Bunlar işine geldiği zaman bilir işine gelmediğini bilmezler. Bir taraftan da ince düşünülmüş yalanları sıralarken, bir taraftan gerçekleri de sonuna kadar iliklerinde hissederler.

Çelişkilerini bilerek kendi söyledikleri yalanlara kendileri de inanmadan yine de doğruluğunu savunurlar.

Mantıklı insanlara mantıkla seslenirler. Ahlaksız oldukları halde başkalarını ahlaka davet ederler.

Tam demokrasinin imkansız olduğunu söylerler. Bir taraftan da kendi partilerinin tam demokrasinin gerçek koruyucusu olduğunu savunurlar. İşine geldiğini unutur işine geleni hatırlarlar.

Sonra birden yeniden unutuverirler en önemlisi de, aynı işlemi, işlemin kendisine de uygularlar.

 Bu hareketlerin propagandaları rakip olarak gördükleri hareketlerin her türlü iyi ve erdemli hareketlerini gözden düşürmek.

Siyasal hareketin başındaki liderlerin varsa başarılarını küçük göstermeye çalışmaktır.

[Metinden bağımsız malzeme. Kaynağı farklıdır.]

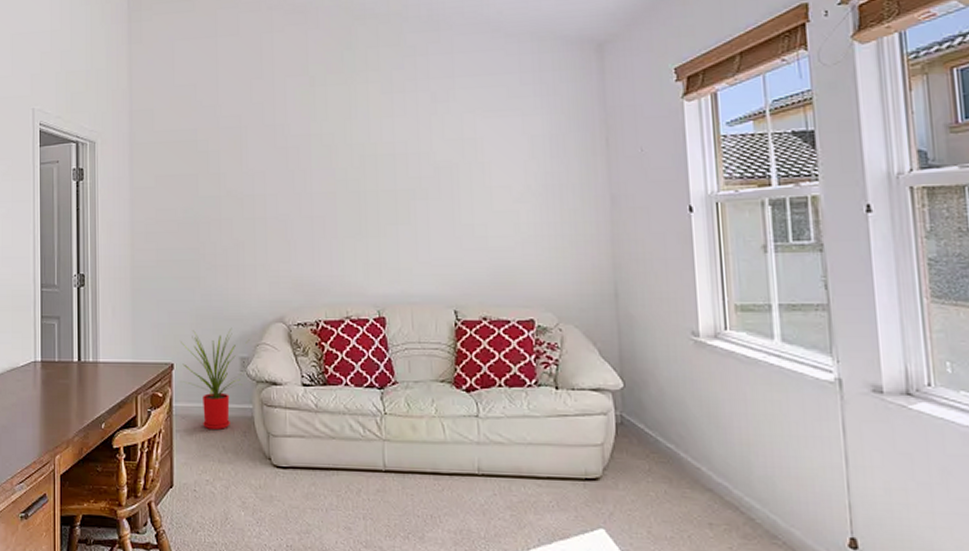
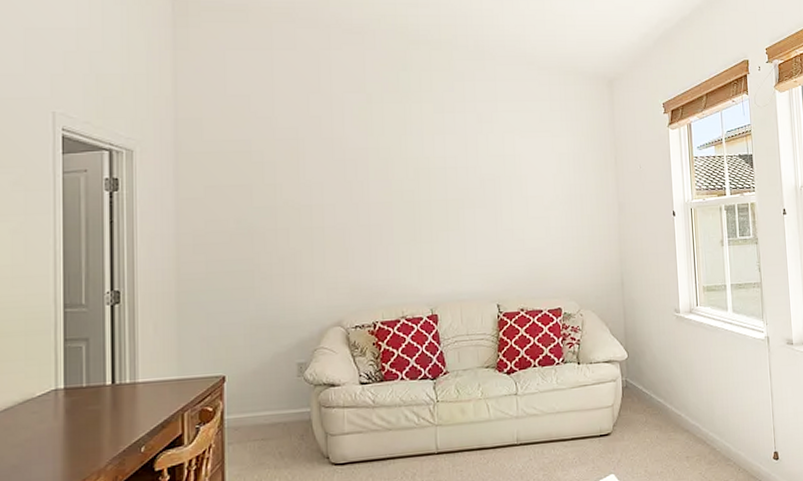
house plant: present [181,327,250,429] -> none [233,335,307,437]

Ve böylelikle akıl ve basiretlerini toplumun gözünde şüpheli hale getirmeye çalışmaktadırlar.

Böylece kendi halklarının bu liderleri hor görmesini sağlamak istemektedirler. Bu süreçte adi ve aşağılık kişilerin işbirliğinden yararlanmaktan da çekinmezler.

Böylelikle halkın kendi içerisinde olan şüphe ve kaygılarını zirveye çıkarırlar. Marjinal hareketlerin propaganda anlayışları genel hatları ile böyledir.

 Bunun sonunda kısa süren iktidarlar ve sonrasında kendilerinin açtığı bu yoldan kendilerine dönmüş nefret ve öfke ile karşılaşırlar.

Deyim yerindeyse kendi açtıkları kuyuya kedileri düşerler.

 Bu noktadan hareketle doksanlı yıllarda ülkemizde iktidar olmuş Tansu Çillerli DYP iktidarını hatırlayalım.

Demirel Çiller için benim manevi kızım demişti. Pakistan’da iktidara gelmiş Benazir Butto’dan sonra İslam dünyasının ikinci kadın Başbakanıydı. PKK’yi bitirme noktasına getirmişti.

Devletin çoğunluk gelirleri örtülü ödenek adı altında operasyonlara, mühimmata ve personele akıyordu.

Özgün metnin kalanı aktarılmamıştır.